Il mercato del grano, si teneva invece sotto il Portico del Palazzo Comunale, denominato, proprio per questo, Portico del Grano ogni Mercoledì ed ogni Sabato. Solo il 23 luglio del 1861 era stato abbandonato il vecchio stajo e utilizzato come unità di misura il doppio decalitro, finché, nel 1909, il mercato non venne soppresso[17].

 

 

[1] CORRADI CERVI M., Evoluzione topografica della Piazza Grande di Parma dall’epoca romana alla fine del secolo XIII, in “Archivio Storico per le Province Parmensi, XIV, 1962, pp. 39-51.

[2] PELLEGRI M., Parma medievale, in Parma la città storica, Parma, Silva, 1978, p. 115.

[3] AFFò I., Storia di Parma, Parma, Ducale, 1793, IV, pp. 50, 63. Tale pietra esiste ancora in copia murata sul lato di via Cavour e in originale nei depositi della Galleria Nazionale.

[4] BANZOLA V., Le antiche misure parmigiane. Parma, La Nazionale, 1968, pp. 14-17; PELLEGRI M., Parma medievale, in Parma la città storica, Parma, Silva, 1978, p. 115.

[5] Statuta Communis Parmae digesta anno MCCLV. Parma, Fiaccadori, 1856, p. 330; MICHELI G., Le corporazioni parmensi d’arti e mestieri, in “Archivio Storico per le province Parmensi”, 1896, p. 13.

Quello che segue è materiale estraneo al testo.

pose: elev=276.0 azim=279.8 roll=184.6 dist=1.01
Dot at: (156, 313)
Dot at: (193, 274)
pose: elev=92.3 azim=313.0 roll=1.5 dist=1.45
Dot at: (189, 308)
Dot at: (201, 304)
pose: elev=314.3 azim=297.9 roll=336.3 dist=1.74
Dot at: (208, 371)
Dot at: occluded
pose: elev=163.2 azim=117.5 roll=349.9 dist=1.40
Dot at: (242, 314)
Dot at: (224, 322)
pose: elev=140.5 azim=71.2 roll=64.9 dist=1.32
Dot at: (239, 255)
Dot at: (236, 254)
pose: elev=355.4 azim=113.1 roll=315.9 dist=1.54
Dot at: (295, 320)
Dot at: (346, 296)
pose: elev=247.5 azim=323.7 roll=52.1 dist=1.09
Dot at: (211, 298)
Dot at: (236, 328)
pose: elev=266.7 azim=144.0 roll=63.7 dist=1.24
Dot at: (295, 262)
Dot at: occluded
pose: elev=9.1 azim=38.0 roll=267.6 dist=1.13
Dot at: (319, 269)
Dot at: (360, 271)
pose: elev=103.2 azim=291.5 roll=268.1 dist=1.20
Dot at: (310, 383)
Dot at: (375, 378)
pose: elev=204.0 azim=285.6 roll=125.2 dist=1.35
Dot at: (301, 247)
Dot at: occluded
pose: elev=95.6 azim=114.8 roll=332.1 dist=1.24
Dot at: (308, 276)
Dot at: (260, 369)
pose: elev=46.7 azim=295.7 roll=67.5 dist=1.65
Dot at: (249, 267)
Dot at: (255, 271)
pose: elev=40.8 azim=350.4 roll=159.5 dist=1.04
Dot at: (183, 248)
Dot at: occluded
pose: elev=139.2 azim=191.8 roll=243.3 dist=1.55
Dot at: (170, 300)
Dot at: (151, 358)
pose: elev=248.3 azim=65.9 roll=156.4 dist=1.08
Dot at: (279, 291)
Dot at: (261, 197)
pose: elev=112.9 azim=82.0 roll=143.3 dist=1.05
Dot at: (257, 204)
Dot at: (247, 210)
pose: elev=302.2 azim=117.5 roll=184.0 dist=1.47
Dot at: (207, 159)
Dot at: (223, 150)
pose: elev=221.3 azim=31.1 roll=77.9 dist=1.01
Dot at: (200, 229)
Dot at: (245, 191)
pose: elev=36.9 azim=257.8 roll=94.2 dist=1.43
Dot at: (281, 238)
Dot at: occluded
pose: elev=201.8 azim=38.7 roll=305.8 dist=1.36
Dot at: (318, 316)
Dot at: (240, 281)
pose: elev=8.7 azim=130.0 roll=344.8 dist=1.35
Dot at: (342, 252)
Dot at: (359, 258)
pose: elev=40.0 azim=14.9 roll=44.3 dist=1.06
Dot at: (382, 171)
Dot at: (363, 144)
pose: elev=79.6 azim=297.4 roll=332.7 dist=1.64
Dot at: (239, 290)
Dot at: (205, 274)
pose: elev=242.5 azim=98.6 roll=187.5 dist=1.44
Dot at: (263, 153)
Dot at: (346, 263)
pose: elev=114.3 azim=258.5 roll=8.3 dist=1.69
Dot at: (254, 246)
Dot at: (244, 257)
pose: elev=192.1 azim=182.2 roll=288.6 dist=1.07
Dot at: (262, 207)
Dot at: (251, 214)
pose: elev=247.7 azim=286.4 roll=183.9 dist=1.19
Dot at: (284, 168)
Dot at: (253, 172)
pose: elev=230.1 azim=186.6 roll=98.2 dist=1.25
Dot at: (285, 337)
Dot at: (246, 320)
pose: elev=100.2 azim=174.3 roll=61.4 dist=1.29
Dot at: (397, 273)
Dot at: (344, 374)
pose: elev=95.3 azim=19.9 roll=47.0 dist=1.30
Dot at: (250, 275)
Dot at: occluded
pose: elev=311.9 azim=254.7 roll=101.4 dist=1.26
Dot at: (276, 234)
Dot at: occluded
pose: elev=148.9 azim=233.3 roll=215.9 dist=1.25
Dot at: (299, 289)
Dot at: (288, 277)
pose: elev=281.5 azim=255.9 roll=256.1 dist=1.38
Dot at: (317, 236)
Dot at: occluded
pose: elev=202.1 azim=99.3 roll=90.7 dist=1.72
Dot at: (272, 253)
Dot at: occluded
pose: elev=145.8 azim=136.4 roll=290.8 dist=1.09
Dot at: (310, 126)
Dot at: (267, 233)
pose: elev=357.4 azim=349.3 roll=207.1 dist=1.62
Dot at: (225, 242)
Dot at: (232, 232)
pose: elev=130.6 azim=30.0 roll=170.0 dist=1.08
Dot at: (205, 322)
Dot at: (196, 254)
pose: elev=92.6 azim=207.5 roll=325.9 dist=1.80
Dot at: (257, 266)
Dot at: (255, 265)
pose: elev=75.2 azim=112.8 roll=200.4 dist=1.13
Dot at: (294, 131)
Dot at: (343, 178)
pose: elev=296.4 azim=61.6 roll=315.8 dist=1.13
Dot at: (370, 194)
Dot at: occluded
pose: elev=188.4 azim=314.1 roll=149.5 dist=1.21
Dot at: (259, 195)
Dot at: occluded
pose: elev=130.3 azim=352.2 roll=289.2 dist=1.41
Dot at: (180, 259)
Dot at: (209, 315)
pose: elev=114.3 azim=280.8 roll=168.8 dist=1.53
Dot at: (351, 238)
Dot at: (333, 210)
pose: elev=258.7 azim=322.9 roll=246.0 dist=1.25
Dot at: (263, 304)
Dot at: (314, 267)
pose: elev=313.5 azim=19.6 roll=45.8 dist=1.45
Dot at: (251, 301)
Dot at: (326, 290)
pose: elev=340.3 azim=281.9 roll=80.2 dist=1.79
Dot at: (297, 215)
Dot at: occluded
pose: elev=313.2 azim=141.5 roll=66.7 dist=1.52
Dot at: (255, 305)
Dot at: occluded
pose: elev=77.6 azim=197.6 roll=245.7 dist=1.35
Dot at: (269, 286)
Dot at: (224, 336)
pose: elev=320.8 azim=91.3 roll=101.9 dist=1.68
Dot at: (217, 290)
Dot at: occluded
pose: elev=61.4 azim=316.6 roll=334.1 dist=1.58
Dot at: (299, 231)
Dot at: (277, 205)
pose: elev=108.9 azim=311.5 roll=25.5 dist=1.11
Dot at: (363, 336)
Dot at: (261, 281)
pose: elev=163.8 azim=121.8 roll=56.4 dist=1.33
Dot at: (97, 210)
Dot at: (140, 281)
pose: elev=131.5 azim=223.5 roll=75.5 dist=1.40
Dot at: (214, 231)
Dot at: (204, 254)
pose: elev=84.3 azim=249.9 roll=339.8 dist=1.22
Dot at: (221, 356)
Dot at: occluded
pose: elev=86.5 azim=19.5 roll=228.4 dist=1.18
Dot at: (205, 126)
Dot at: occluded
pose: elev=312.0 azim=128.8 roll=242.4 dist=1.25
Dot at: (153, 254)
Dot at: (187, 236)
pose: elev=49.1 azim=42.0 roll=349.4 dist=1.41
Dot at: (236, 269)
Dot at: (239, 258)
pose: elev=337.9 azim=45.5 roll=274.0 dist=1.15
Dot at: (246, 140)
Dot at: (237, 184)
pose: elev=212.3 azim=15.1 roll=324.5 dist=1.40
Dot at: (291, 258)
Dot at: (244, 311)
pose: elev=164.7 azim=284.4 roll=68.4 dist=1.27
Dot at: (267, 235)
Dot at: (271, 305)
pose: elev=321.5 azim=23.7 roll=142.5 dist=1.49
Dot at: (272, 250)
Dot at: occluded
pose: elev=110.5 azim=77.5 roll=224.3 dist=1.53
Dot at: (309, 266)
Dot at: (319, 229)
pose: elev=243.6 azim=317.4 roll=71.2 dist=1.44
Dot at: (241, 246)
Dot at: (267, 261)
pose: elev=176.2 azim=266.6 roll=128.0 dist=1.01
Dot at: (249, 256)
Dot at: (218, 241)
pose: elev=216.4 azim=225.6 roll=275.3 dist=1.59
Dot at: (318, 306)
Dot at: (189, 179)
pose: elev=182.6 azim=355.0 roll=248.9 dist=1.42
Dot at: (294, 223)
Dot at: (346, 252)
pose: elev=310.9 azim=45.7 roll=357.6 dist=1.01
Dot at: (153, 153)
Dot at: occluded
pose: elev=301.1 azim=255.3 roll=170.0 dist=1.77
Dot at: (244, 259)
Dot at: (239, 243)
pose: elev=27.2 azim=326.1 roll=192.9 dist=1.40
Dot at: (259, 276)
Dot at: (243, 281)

[6] Statuta Communis Parmae ab anno MCCLXVI ad annum circuiter MCCCIV. Parma, Fiaccadori, 1857, p. 68: «Capitulum quod bis in hebdomada cuiuslibet mensis, videlicet in die sabbati et in die mercurii, fiat mercatum in civitate Parmae, et omnes volentes possint venire ad vendendum cum rebus suis venalibus ad utrumque dictorum mercatorum, sicut veniunt et soliti sunt venire in die sabbati»; MICHELI G., Le corporazioni parmensi d’arti e mestieri, in “Archivio Storico per le province Parmensi”, 1896, p. 23.

[7] Statuta Communis Parmae ab anno MCCLXVI ad annum circiter MCCCIV. Parma, Fiaccadori, 1857, pp. 66-67.

[8] CAPELLI G., Botteghe di Parma tra Ottocento e Novecento, Parma, PPS, 1993, p. 49.

[9] ASPr, Mappe e Disegni, Vol I; Cfr. MENDOGNI P.P., Il mercato in Piazza Grande in “Gazzetta di Parma”, 1979, 27 gennaio, p. 3.

[10] MENDOGNI P.P., Il mercato in Piazza Grande in “Gazzetta di Parma”, 1979, 27 gennaio, p. 3.

[11] Parma, Collezione privata.

[12] Parma, Galleria Nazionale, Inv n. 991.

[13] Parte citata in MENDOGNI P.P., Il mercato in Piazza Grande in “Gazzetta di Parma”, 1979, 27 gennaio, p. 3 e ripresa in DALL’OLIO E., Sagre, mercati, fiere di Parma e provincia, Parma, Silva, 1979, pp. 88-97 e parte tratta da un manoscritto pubblicato col titolo: La vita privata a Parma nella prima metà delle’Ottocento, in Aurea Parma 10 (1926) pp. 213-227.

[14] CASA E., La vita privata a Parma nella prima metà delle’Ottocento, in “Aurea Parma” 10 (1926) pp. 213-227.

[15] Decreto 10.VII.1813

[16] SITTI G., Parma nel nome delle sue strade, Parma, Fresching, 1929, p. 8.

[17] Delibera Consiglio Comunale 18.XII.1909.